Saffia continued to live in the pink house on the hill with the crone aunt, who came and went between the city and the village. The aunt was a woman, as I think I have indicated, from whom a low-level hostility emanated at all times, who seemed possessed of an infinite capacity for hate. She hated the city people, who were full of themselves. She hated non-believers, but Christians more, because she also distrusted them. She hated the poor, the weak, the sick and the needy. In particular she reviled all members of her own sex. Her attitude to men was somewhat more complicated, for it encompassed both her natural loathing of her fellow man and her sycophancy towards those in possession of some degree of power. That she had disliked me and regarded my visits to the house with suspicion, I knew.
Between Saffia and the aunt there had always been a certain amount of bickering. Her aunt was straight from the rice fields. It was unsurprising, therefore, that Saffia might be easily irritated by an elder full of village superstitions. Balance in matters of social hierarchy, however, is infinitely delicate, accounted for by so many things: family, age, wealth.
The shift in the aunt’s manner towards Saffia following Julius’s death amounted to relatively little. She was merely, one might say, altogether less careful. Her tone of voice became sharper, her demands more frequent and petty. She seemed to feel Saffia was there to do her bidding. What had wrought it was this: whilst the aunt was the elder, and as such merited a high degree of deference, it was Saffia who had been married to a big man – this in the aunt’s view, of course – who lived in a grander house than I am certain the aunt had ever previously set foot in.
Now Julius was gone and Saffia no longer married to a big man.
> The woman opposite, a coarse-mouthed fish seller, seemed to have found a new vocation in watching the comings and goings at the pink house, a fact she made no effort to conceal. There were occasions I had waited under her gaze, listened to her remark upon my visit to unseen listeners. I never once saw her husband. Doubtless he was barred from the verandah, for fear he might be drawn to the newly available temptations in the house opposite. Not that the fish mammy’s concerns were baseless.
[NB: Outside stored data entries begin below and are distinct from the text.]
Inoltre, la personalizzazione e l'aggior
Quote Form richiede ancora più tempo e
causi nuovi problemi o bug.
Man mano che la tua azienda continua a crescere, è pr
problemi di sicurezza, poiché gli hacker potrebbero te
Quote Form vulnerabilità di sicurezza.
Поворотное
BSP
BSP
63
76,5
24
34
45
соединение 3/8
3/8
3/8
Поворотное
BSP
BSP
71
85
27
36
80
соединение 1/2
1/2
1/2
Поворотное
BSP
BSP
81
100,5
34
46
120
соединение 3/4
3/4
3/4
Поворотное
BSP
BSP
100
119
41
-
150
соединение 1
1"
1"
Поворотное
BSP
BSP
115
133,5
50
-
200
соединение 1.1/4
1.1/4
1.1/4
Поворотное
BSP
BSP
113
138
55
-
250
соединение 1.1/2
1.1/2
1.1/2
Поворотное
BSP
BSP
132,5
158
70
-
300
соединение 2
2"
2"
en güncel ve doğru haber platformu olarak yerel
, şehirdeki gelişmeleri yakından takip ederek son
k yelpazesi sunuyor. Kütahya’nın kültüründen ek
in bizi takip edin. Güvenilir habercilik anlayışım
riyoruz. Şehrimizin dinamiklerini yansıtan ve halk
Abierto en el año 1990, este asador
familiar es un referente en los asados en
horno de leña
A woman alone does indeed attract the attention of men, who scent her vulnerability. It bothered me to think of who might try to take advantage of Saffia’s situation. Once I found the dancer fellow up there, ostensibly offering condolences. I sat down opposite and glared at him until he left.
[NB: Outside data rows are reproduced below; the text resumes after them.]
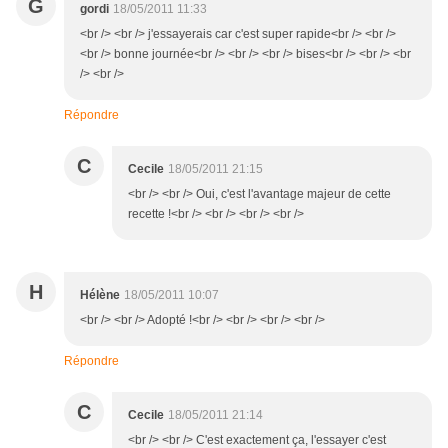
G
gordi
18/05/2011 11:33
<br /> <br /> j'essayerais car c'est super rapide<br /> <br />
<br /> bonne journée<br /> <br /> <br /> bises<br /> <br /> <br
/> <br />
Répondre
C
Cecile
18/05/2011 21:15
<br /> <br /> Oui, c'est l'avantage majeur de cette
recette !<br /> <br /> <br /> <br />
H
Hélène
18/05/2011 10:07
<br /> <br /> Adopté !<br /> <br /> <br /> <br />
Répondre
C
Cecile
18/05/2011 21:14
<br /> <br /> C'est exactement ça, l'essayer c'est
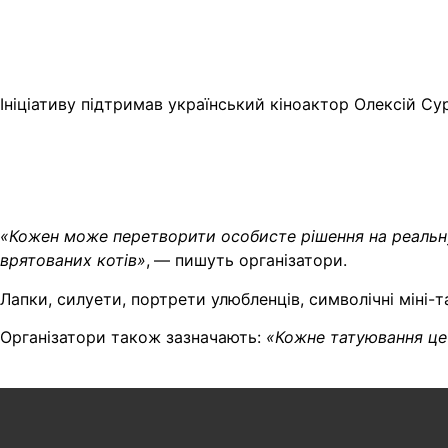
Ініціативу підтримав український кіноактор Олексій Су
«Кожен може перетворити особисте рішення на реаль
врятованих котів»
,
— пишуть організатори.
Лапки, силуети, портрети улюбленців, символічні міні-
Організатори також зазначають:
«Кожне татуювання це 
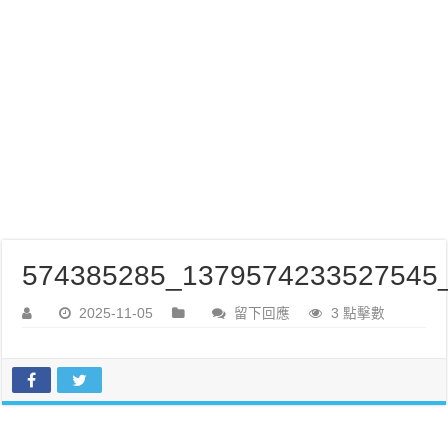
574385285_1379574233527545_
2025-11-05
留下回應
3 點擊數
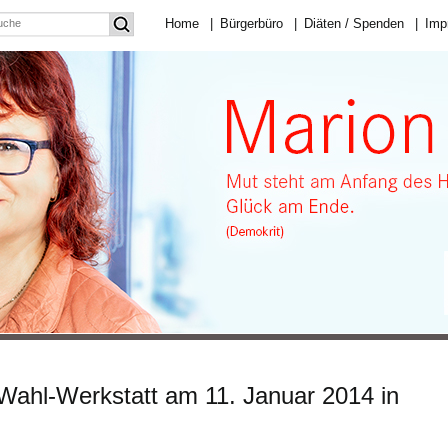
Home
|
Bürgerbüro
|
Diäten / Spenden
|
Imp
ahl-Werkstatt am 11. Januar 2014 in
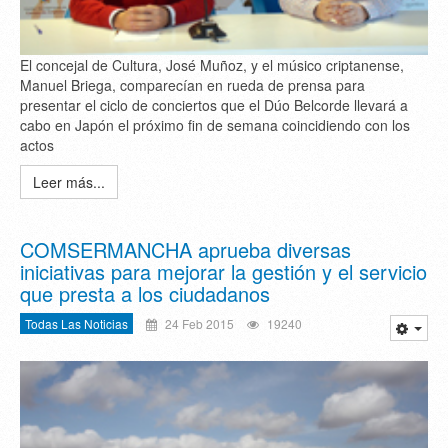
El concejal de Cultura, José Muñoz, y el músico criptanense,
Manuel Briega, comparecían en rueda de prensa para
presentar el ciclo de conciertos que el Dúo Belcorde llevará a
cabo en Japón el próximo fin de semana coincidiendo con los
actos
Leer más...
COMSERMANCHA aprueba diversas
iniciativas para mejorar la gestión y el servicio
que presta a los ciudadanos
Todas Las Noticias
24 Feb 2015
19240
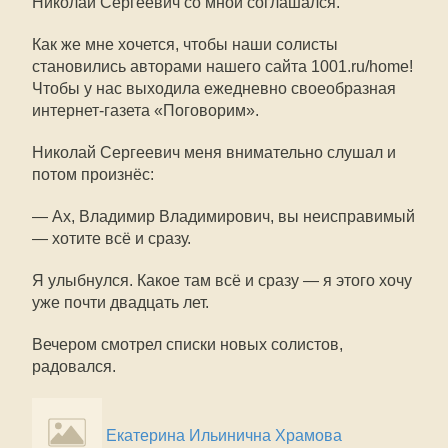
Николай Сергеевич со мной соглашался.
Как же мне хочется, чтобы наши солисты
становились авторами нашего сайта 1001.ru/home!
Чтобы у нас выходила ежедневно своеобразная
интернет-газета «Поговорим».
Николай Сергеевич меня внимательно слушал и
потом произнёс:
— Ах, Владимир Владимирович, вы неисправимый
— хотите всё и сразу.
Я улыбнулся. Какое там всё и сразу — я этого хочу
уже почти двадцать лет.
Вечером смотрел списки новых солистов,
радовался.
Екатерина Ильинична Храмова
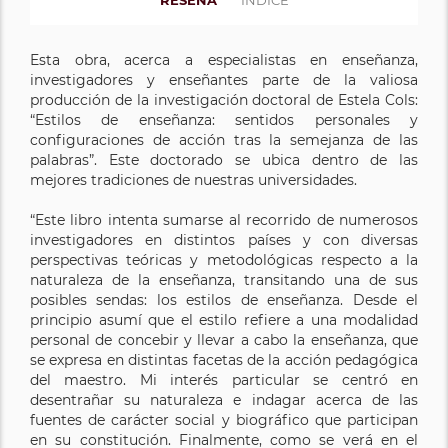
Esta obra, acerca a especialistas en enseñanza,
investigadores y enseñantes parte de la valiosa
producción de la investigación doctoral de Estela Cols:
“Estilos de enseñanza: sentidos personales y
configuraciones de acción tras la semejanza de las
palabras”. Este doctorado se ubica dentro de las
mejores tradiciones de nuestras universidades.
“Este libro intenta sumarse al recorrido de numerosos
investigadores en distintos países y con diversas
perspectivas teóricas y metodológicas respecto a la
naturaleza de la enseñanza, transitando una de sus
posibles sendas: los estilos de enseñanza. Desde el
principio asumí que el estilo refiere a una modalidad
personal de concebir y llevar a cabo la enseñanza, que
se expresa en distintas facetas de la acción pedagógica
del maestro. Mi interés particular se centró en
desentrañar su naturaleza e indagar acerca de las
fuentes de carácter social y biográfico que participan
en su constitución. Finalmente, como se verá en el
However, it became interesting to observe the shift in the aunt’s manner towards me now that she was in the business of encouraging a protector for her niece. As I have indicated, she was the type of woman who adjusted swiftly to any change in the status quo. One evening I encountered her as she returned from the mosque. I raised my hat and greeted her in my most respectful tone. ‘Good evening, Auntie.’ It stopped her in her tracks and, once she had assured herself I wasn’t mocking her in any way, I saw a small smirk of pleasure at being thus addressed. It amused me to think of her as my new-found ally.
It was the aunt who brought it to my attention that the two of them were struggling to pay the rent. Julius had been far too young to leave a pension. Through my efforts and by applying some leverage upon the Dean who sat upon the relevant committee, I managed to secure for Saffia a small grant to cover her work cataloguing the flora that grew in the university grounds. Not so much she could rely upon it indefinitely. The amount of the grant would give her enough to live for exactly a year.